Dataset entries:

Start of Block

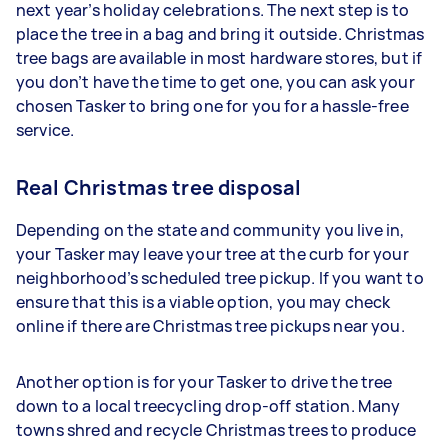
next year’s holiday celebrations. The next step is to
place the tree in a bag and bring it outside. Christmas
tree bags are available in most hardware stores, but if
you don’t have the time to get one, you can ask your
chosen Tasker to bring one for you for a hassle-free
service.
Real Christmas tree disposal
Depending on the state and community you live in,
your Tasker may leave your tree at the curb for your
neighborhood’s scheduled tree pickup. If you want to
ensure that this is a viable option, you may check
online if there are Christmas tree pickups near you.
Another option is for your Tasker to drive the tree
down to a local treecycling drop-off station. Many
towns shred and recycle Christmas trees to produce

End of Block
Start of Block

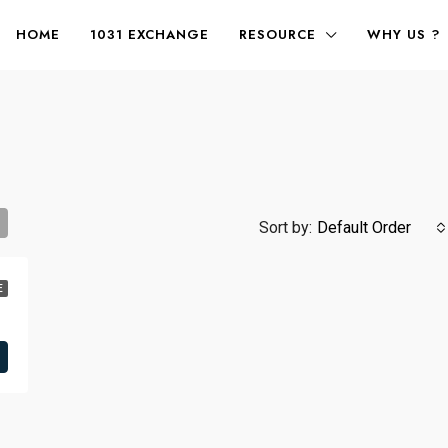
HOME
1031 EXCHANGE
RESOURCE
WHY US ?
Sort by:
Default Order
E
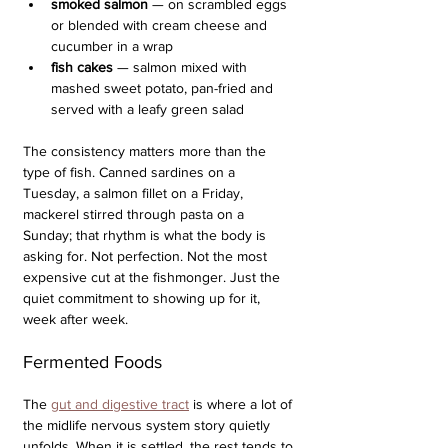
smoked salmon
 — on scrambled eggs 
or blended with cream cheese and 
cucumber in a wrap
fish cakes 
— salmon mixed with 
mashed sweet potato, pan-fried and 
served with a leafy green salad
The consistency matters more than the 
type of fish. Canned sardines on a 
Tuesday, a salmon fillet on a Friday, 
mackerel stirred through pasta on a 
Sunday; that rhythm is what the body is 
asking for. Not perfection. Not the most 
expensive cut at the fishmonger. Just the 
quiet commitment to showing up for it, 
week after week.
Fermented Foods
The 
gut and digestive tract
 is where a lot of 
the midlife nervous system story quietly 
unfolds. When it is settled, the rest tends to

End of Block
Start of Block

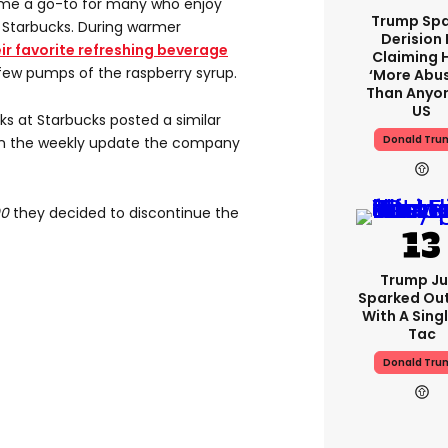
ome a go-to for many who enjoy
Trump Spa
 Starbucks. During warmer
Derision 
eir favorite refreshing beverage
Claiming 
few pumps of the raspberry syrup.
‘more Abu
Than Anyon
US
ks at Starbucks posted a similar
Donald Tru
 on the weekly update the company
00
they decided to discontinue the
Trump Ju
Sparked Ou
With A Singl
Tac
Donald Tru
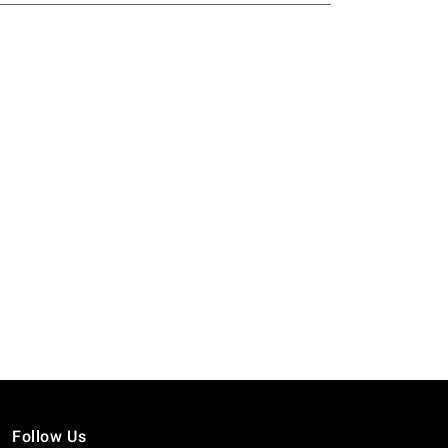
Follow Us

End of Block

Task item:
Your task for the entries above: copy exactly the span starting with the line with "expensive cut at the fishmonger. Just the" and going on through the line with "unfolds. When it", both lines included, and nothing else.

Solution to the exercise:
expensive cut at the fishmonger. Just the 
quiet commitment to showing up for it, 
week after week.
Fermented Foods
The 
gut and digestive tract
 is where a lot of 
the midlife nervous system story quietly 
unfolds. When it is settled, the rest tends to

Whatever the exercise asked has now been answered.